The 2019-20 hockey season was incomplete for most leagues. But even with playoff-less campaigns, we still have a large sample of prospect game play and plenty of evidence of progression. And we can certainly still name a Prospect of the Year based on what we saw throughout the season.

Last season’s Prospect of the Year was defenseman Cale Makar, who followed up one of the more remarkable seasons by a collegiate player in recent memory with a truly stellar rookie season with the Colorado Avalanche. He might soon have a Calder Trophy to put next to his Hobey Baker Award in his trophy case.

Makar was an easy choice for the Prospect of the Year designation a year ago, but so many incredible performances made it a lot closer this time around. So I’m putting a little twist on it this year — in addition to naming the Prospect of the Year, I’m casting a wider net and also picking a 23-player roster to create the 2019-20 All-Prospect team.

But before we reveal the honorees, an important caveat: The Prospect of the Year is in specific reference to the season the player just completed. Stats, individual honors from their respective leagues and progression on their development curve are all considered. This is not necessarily a reflection of a player’s long-term projection, and the Prospect of the Year should not also be considered hockey’s top prospect. That’s what our top 50 lists are for. This is simply an evaluation of the past 12 months.

Jump to:
Prospect of the Year | Just missed
The All-Prospect team roster

Prospect of the Year: Nicholas Robertson, LW, Peterborough Petes (OHL)

NHL affiliation: Toronto Maple Leafs
Drafted: No. 53 in 2019

There were so many worthy candidates, but there was something special about what the 18-year-old accomplished this season. With 55 goals in just 46 games, Robertson had the highest goals-per-game average (1.19) for a player with at least 50 goals in the OHL since Pat Peake averaged 1.26 goals per game in 1992-93. A full 68-game season at that pace would have put Robertson over 80 goals. Eighty. That’s ridiculous. (Though it’s worth noting Robertson would not have played a full 68-game season, regardless of the canceled season. He dealt with injuries and was with Team USA for World Junior Championship duty.)
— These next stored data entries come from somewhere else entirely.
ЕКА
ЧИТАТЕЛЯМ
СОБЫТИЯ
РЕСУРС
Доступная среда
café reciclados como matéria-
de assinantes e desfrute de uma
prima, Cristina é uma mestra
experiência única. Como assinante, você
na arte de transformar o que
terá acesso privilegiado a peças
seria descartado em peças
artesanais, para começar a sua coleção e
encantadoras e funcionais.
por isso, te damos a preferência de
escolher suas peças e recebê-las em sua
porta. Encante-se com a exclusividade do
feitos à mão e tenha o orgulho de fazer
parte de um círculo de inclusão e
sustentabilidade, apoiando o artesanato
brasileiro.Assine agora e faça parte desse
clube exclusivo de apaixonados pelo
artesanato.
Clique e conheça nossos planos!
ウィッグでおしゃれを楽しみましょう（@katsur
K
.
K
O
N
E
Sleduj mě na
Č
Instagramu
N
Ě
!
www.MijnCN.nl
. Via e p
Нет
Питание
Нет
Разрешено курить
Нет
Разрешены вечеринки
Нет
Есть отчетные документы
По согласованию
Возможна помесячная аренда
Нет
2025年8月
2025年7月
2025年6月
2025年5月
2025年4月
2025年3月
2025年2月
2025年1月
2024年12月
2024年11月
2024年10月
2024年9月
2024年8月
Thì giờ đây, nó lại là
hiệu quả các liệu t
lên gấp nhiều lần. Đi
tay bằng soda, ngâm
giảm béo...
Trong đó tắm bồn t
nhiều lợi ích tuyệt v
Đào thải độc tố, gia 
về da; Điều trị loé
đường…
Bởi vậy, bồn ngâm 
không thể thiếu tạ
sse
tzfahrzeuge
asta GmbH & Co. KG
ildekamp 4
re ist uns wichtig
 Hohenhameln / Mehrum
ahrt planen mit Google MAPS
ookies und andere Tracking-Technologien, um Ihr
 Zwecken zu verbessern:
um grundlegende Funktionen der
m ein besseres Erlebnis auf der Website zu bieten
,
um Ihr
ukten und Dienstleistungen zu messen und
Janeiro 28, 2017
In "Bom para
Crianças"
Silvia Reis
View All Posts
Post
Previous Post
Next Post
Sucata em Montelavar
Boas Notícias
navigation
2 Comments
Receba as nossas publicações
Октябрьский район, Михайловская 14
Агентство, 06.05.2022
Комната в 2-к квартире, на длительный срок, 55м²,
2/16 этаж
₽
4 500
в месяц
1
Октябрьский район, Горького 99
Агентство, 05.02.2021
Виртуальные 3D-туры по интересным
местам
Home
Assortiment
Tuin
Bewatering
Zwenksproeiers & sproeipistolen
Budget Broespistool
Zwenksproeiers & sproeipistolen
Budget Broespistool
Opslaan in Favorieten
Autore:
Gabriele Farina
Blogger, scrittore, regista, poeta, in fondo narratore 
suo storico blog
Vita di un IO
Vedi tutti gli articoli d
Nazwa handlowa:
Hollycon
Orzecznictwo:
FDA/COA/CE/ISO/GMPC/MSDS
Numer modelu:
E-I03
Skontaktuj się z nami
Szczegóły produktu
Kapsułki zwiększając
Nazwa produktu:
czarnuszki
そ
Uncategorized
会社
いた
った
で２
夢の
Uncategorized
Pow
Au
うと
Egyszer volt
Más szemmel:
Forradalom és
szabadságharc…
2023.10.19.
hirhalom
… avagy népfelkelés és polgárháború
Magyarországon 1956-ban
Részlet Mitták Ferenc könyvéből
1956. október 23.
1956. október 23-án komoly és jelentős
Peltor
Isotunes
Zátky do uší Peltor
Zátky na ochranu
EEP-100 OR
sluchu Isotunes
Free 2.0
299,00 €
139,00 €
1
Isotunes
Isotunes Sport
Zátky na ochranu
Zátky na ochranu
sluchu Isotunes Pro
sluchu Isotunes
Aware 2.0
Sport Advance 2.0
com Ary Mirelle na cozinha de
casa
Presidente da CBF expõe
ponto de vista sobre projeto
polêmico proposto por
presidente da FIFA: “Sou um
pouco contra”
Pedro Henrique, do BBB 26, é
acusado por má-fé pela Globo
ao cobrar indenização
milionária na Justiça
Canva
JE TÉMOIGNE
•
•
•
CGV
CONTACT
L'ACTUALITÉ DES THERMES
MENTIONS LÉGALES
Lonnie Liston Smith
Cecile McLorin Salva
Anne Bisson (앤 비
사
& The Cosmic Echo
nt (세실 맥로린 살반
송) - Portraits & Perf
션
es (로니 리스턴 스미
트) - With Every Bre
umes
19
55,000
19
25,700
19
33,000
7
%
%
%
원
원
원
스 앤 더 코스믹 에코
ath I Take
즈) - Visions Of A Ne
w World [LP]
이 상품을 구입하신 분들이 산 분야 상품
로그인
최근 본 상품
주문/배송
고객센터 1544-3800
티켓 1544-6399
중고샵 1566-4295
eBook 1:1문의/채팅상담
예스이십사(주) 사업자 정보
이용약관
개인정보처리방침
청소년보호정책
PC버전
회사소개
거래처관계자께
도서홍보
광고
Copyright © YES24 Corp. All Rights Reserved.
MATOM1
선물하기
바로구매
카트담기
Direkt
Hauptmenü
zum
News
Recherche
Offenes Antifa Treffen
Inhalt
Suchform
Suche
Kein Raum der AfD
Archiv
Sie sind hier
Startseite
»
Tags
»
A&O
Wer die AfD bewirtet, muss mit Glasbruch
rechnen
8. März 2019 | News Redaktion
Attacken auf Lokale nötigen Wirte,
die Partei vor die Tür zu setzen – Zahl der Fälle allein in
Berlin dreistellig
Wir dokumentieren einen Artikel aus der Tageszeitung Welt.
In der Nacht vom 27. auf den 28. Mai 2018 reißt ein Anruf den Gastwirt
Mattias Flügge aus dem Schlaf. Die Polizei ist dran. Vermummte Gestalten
One of the youngest players eligible to be drafted last June, Robertson has put himself in a position to already challenge for a spot on the Maple Leafs next season. I had him as my No. 19 prospect in the class entering the 2019 draft, but he slid all the way to No. 53 in the second round. Concerns about his size (5-foot-9, 164 pounds) and skating caused teams to hedge on Robertson. During his 2018-19 season, Robertson had 55 points in 54 games for Peterborough and was a standout for Team USA at the Hlinka-Gretzky Cup.